Yves di Manno publie “Lavis” chez Flammarion. “Le poète a tout emprunté : terreau, pelle, gravier – et jusqu’à son vocabulaire.” –
A la mémoire de Samret (1990-2022)
(l’estampe) (exergue)
longtemps j’ai cherché dans
le poème l’ombre
d’une mémoire plus vaste
que la mienne
aujourd’hui sans oser
écrire j’attends – l’encre l’estampe ?
la forme vers – laquelle me
conduit la strophe
inscrite la – poésie peinte ?
au revers d’une
vie nouvelle toile mentale
inaugurale ? – augurant d’un
temps sans dessein – abolissant
essence & sens – signes destins ?
(p. 9)
*
Hommage à Spicer (les deux premiers poèmes d’une série de six)
1
Je vois souvent la nuit
S’étendre aux dépens d’une
Autre grammaire
– tomber les armes
A la main fourbir, parfaire
Le outils que m’avaient transmis
La tradition les ombres
De mes pères
– je ne crois plus qu’il soit
Question de cet oubli
Qu’ils convoquaient
Et moins encore
Temps de se taire
2
Je me penche aux fenêtres j’aperçois
Les hommes et les femmes qui se jettent
En face du haut
De leurs balcons
Leur chant m’apaise qui s’élève
Autour des corps lentement
Dissipés dans les flammes
Puis les lumières s’éteignent au sommet
Des immeubles et se rallument
A l’aube dans la brume
Trouant les ténèbres confuses
Des villes et des plaines –
Les forêts mitoyennes –
(…)
(pp. 35 et 36)
*
qu’avons-nous fait ?
ajouté
des ombres et des
livres au monde
à vrai dire
ajouté pas même
– ôté
du silence au silence
perdu
le sens
de l’aube la science
de l’oubli
à vrai dire pas même
ôté la nuit
à la nuit qui
l’enveloppait
ni déposé
la feuille au seuil
de la demeure
où gisait celle
qui se trait
– à vrai
dire pas même
puisque l’ombre en
nous demeurait
qu’avons
nous fait
de ces jours de
ces nuits qui nous
entrelaçaient –
ôté des phrases
aux phrases qui
nous suffoquaient –
rien à vrai dire
que d’inutile
et d’inhumain –
à vrai dire rien
(pp. 143- 144)
Yves di Manno, Lavis, Flammarion, 2023 (parution le 1er mars), couverture de Muriel Claude, 140 p., 17€.
Prière d’insérer :
Lavis rassemble ce que l’auteur considère comme ses derniers poèmes (il n’en avait pas publié depuis dix ans) sans leur conférer pour autant la moindre valeur testamentaire : mais sans doute le temps était-il venu de clore un long parcours.

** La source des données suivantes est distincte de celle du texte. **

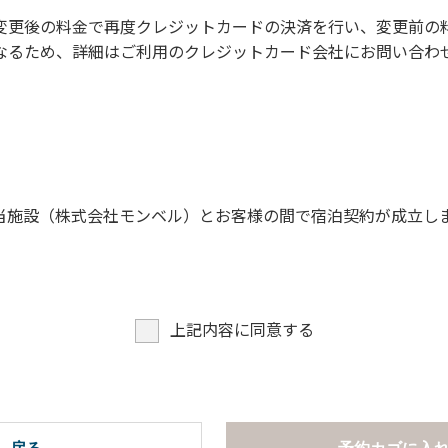
に禁止事項】
変更後の料金で再度クレジットカードの決済を行い、変更前の
なるため、詳細はご利用のクレジットカード会社にお問い合わ
。
願います。
当施設（株式会社モンベル）とお客様の間で宿泊契約が成立し
上記内容に同意する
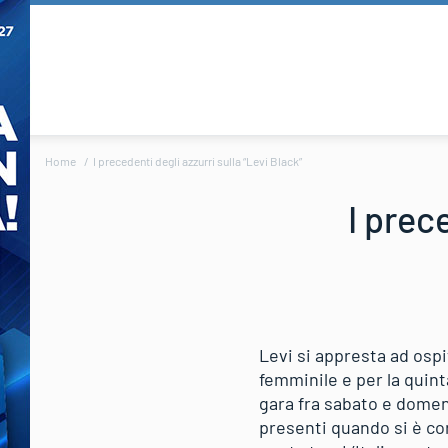
Home
I precedenti degli azzurri sulla “Levi Black”
I prec
Levi si appresta ad ospi
femminile e per la quint
gara fra sabato e domen
presenti quando si è cor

Après les grands chantiers narratifs ou épiques de Champs, Kambuja ou Un Pré, on sera peut-être surpris par l’apparente fragilité des brèves séquences ici réunies : poèmes à tort (et à travers), monotypes, cahiers d’esquisses cherchant à capter l’ombre du réel dans un langage ramené à l’essentiel et dont les vers concis, élagués, sont à l’image des vues éparses plutôt que des visions qu’ils transcrivent, anéanties sitôt qu’inscrites…

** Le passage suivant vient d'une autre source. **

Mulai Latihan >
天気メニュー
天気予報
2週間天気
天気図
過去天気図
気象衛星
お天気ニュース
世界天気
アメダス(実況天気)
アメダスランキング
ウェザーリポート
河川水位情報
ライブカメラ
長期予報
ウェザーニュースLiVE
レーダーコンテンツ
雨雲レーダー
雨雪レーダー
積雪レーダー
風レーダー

Né en 1954, Yves di Manno est l’auteur d’une trentaine d’ouvrages (poésies, essais, récits) dont Kambuja, Partitions et Un Pré (chez Flammarion), Domicile (chez Denoël), Objets d’Amérique et Terre ni ciel (chez Corti). Il a également traduit plusieurs poètes nord-américains (Pound, Williams, Oppen, Rothenberg) et composé avec Isabelle Garron une importante anthologie des poésies en France depuis 1960. Après la parution de Champs en 1984, il a publié l’ensemble de son œuvre poétique chez Flammarion, où il anime depuis 1994 la collection Poésie.